Tuesday, June 28, 2011

Disability Issues: Special Olympics can alter image of people with intellectual disabilities

UN - The United Nations Special Adviser on Sport for Development and Peace today hailed the power of the Special Olympics to transform the public image of persons with intellectual disabilities.

“Special Olympics transforms communities from closed to open ones, from intolerant to accepting ones and by using sport to accomplish this, has come to represent the good, the power and the true spirit of sport,” Wilfried Lemke added during an event held on the sidelines of the XIII Special Olympics World Summer Games that opened yesterday in Athens, Greece.

The Games are held every two years and bring together athletes with intellectual disabilities in what is one of the world’s largest sporting events.

Mr.
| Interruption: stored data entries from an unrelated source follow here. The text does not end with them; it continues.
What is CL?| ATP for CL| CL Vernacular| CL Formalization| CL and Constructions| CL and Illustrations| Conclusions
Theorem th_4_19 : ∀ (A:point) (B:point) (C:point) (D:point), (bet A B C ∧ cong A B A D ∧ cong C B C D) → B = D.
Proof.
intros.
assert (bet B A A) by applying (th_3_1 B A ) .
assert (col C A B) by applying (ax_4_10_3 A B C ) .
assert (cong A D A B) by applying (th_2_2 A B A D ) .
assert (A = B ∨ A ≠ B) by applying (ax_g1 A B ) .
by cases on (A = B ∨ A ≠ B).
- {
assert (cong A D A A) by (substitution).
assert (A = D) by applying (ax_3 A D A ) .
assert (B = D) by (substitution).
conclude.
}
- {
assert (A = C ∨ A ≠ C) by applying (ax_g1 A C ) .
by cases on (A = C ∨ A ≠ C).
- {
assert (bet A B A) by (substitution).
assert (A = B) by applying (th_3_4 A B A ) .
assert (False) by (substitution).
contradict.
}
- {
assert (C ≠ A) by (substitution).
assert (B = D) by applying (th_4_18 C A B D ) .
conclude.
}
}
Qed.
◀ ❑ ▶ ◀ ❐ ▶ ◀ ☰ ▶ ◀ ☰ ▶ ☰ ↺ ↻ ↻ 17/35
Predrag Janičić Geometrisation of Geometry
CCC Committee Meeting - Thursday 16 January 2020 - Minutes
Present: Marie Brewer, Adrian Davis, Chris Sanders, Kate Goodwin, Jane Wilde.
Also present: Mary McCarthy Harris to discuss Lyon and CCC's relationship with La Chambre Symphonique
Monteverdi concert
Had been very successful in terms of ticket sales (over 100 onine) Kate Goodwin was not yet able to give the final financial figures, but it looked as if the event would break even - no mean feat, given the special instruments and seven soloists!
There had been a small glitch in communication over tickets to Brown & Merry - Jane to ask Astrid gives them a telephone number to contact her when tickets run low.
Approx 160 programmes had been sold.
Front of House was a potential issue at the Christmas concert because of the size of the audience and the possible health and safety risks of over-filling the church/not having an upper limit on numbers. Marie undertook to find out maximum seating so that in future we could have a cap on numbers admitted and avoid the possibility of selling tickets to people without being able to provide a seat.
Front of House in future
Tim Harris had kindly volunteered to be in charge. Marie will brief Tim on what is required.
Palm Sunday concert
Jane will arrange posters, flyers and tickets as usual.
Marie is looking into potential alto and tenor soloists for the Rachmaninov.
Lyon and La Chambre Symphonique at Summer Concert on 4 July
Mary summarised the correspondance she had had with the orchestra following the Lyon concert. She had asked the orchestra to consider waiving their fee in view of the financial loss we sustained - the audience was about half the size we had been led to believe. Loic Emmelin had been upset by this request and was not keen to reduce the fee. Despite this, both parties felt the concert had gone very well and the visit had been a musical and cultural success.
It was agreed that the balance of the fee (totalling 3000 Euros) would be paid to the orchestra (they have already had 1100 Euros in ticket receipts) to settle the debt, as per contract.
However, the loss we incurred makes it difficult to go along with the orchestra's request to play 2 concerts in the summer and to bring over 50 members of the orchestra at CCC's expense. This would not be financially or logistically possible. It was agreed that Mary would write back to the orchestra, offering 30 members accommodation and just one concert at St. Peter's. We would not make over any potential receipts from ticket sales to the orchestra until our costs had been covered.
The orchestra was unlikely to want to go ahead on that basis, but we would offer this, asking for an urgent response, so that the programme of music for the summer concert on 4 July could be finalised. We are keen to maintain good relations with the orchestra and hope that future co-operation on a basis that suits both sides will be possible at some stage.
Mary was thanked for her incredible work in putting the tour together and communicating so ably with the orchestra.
Lemke has been a strong advocate for a greater use of sport and physical activity as avenues for fostering the inclusion of persons with disabilities in communities and societies, and for empowering them.

Yesterday he competed with Special Olympic athletes in a 1,000-metre cycling time trial aimed at raising funds for the Special Olympics movement, which was founded by the late Eunice Kennedy Shriver, a sister of former United States president John F. Kennedy.

“The World Games are a powerful display of the potential of sport as a tool for advancing social goals and deeply impacting the lives of people in a positive way,” Mr. Lemke said after the race.

“The Games offer the opportunity for the world to focus on the abilities of the athletes as opposed to the common perception that focuses on their disabilities.”

As Special Adviser, a position he has held since 2008, Mr. Lemke is tasked with leading and coordinating the efforts of the UN system to promote understanding and support for sport as an instrument for development and peace.

Also on the sidelines of the Games, Timothy Shriver, Ms. Shriver’s son, and Anthony Lake, the Executive Director of the UN Children’s Fund (UNICEF), today signed a memorandum of understanding to strengthen their joint commitment to uphold the rights, dignity and inclusion of children with disabilities.

“Children with disabilities have the same hopes and dreams as all children, and the same right to make the most of their potential,” said Mr. Lake. “The denial of that right is a loss, not only for those children, but for our societies. And it is unconscionable.

“By strengthening the partnership between Special Olympics and UNICEF, we will help to protect this right for more children with disabilities, and in so doing, enable them to contribute even more to their communities and countries,” he stated.

Since 2007 UNICEF and Special Olympics have worked together to raise awareness of the abilities and rights of children with intellectual disabilities, change perceptions and challenge negative attitudes.

In recent years, the two organizations have worked together to establish the first family support networks for children with intellectual disabilities in Cambodia; provide opportunities for children in Jamaica to participate in Young Athletes programmes; and provide health screenings, counselling on nutrition, and family health education in several locations in Kazakhstan.